If a line in the listing below includes the word "Example", pick it out.

● Data section

┄┄┄┄┄┄

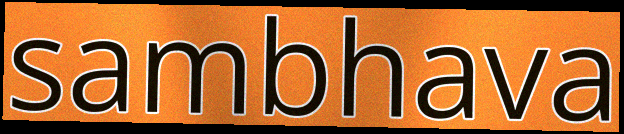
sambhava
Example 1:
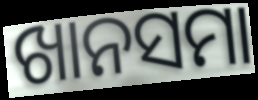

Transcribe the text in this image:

┄┄┄┄┄┄

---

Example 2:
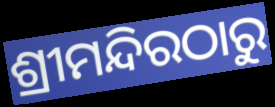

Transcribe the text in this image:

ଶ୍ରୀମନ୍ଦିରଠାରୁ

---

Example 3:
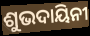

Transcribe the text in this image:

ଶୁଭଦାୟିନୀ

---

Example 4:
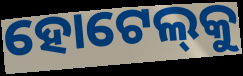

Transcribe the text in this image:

┄┄┄┄┄┄

● Response to this task
Example 1:
Example 2:
Example 3:
Example 4:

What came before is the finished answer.